[[ Records, beginning ]]

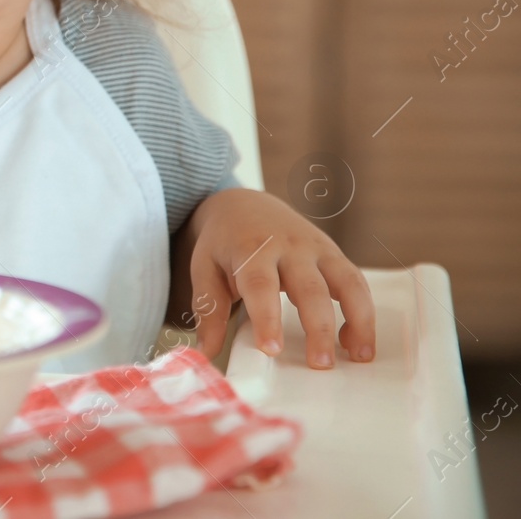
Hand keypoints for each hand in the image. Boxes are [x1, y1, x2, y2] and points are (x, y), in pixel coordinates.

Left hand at [180, 188, 375, 368]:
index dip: (267, 318)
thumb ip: (208, 308)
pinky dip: (363, 312)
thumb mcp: (204, 268)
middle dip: (318, 327)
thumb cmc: (225, 243)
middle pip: (309, 287)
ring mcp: (317, 248)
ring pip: (346, 282)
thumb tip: (207, 350)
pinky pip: (356, 282)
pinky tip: (356, 342)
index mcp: (251, 249)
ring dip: (358, 319)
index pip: (260, 284)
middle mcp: (288, 246)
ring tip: (358, 356)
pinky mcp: (334, 254)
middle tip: (320, 363)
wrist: (245, 204)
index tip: (271, 349)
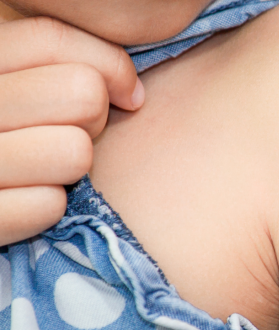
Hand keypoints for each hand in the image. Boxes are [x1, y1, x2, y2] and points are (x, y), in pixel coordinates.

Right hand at [0, 16, 142, 245]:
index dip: (108, 66)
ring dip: (74, 168)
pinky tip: (28, 199)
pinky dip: (49, 207)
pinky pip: (49, 205)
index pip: (51, 39)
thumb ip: (59, 64)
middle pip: (80, 93)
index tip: (127, 95)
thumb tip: (133, 94)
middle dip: (93, 118)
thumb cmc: (11, 138)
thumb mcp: (19, 86)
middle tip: (71, 134)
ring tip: (46, 168)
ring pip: (75, 152)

[[ Records, end ]]

- _Task to carry out_
Look above for the line with "thumb tip: (207, 350)" and the line with "index tip: (271, 349)"; transcribe both and all lines in between, exactly, and nothing else.

- _Response area_
thumb tip: (207, 350)
pinky pip: (356, 282)
pinky tip: (356, 342)
index mcp: (251, 249)
ring dip: (358, 319)
index pip: (260, 284)
middle mcp: (288, 246)
ring tip: (358, 356)
pinky mcp: (334, 254)
middle tip: (320, 363)
wrist: (245, 204)
index tip: (271, 349)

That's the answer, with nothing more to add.